_EXCERPTED TEXT_

++++++++++

Wollongong United
- Full name: Wollongong United Football Club / Фудбалски клуб Волонгонг Македонија
- Nicknames: Lions, United, Macedonia
- Founded: 1976; 50 years ago
- Ground: Macedonia Park
- Capacity: 10,000
- President: Peter Vrtkovski
- Coach: Robert Jonovski
- League: Illawarra Premier League
- 2026: 4th of 12
| Home colours | Away colours |

= Wollongong United FC =

Association football club in Australia

Wollongong United FC is an Australian soccer club based in Wollongong, currently competing in the Illawarra Premier League. The club played in the 1991 season of the National Soccer League under the name Wollongong Macedonia, where it finished last.

== History ==
Formed in 1976 by the "Macedonian Orthodox Community of Wollongong", the club was originally established on behalf of the Macedonian Australian community of Wollongong. With a huge supporter base, the club was originally known as Wollongong United Soccer Club. Since then it has also been known as Wollongong Macedonia, as represented in the National Soccer League (NSL) 1990.

Upon entering the Premier League in the Illawarra Second division, the club quickly advanced in 1980 to enter the NSW Second division, finishing second at season end on its first attempt.

In 1986, the club reached the top competition in NSW Division 1, today known as NSW National Premier League. Wollongong United F.C completed the season undefeated, to this day, the only club in NSW to do so (Except for Eastern Suburbs Hakoah in 1971 and Croatia Sydney in 1981).
In 1990 the club claim their first title in NSW Division 1 History, This success led the club to the pinnacle of Australian soccer.

++++++++++

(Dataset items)
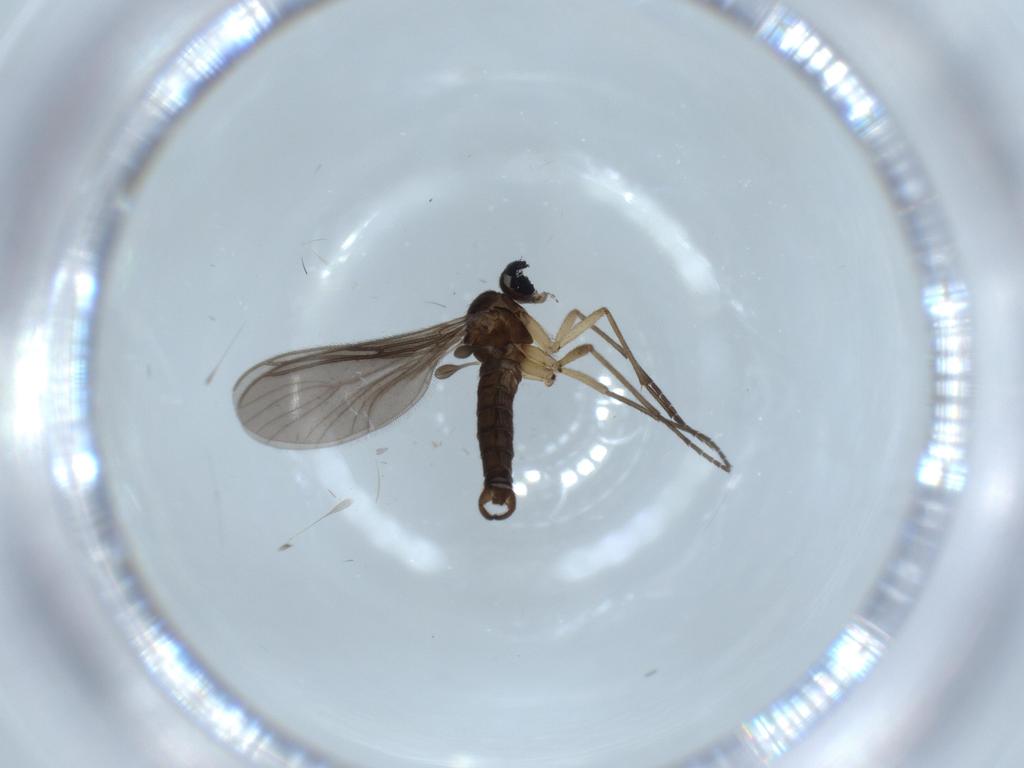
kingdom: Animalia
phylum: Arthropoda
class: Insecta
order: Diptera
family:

++++++++++

_TASK STATEMENT_
Summarize the Wollongong United FC text above in two sentences.

_SOLUTION FOR THIS TASK_
Wollongong United FC is an Australian soccer club based in Wollongong that currently competes in the Illawarra Premier League. The Macedonian Orthodox Community of Wollongong formed it in 1976 for the city's Macedonian Australian community, and the club reached NSW Division 1 in 1986 before claiming its first title in that division in 1990.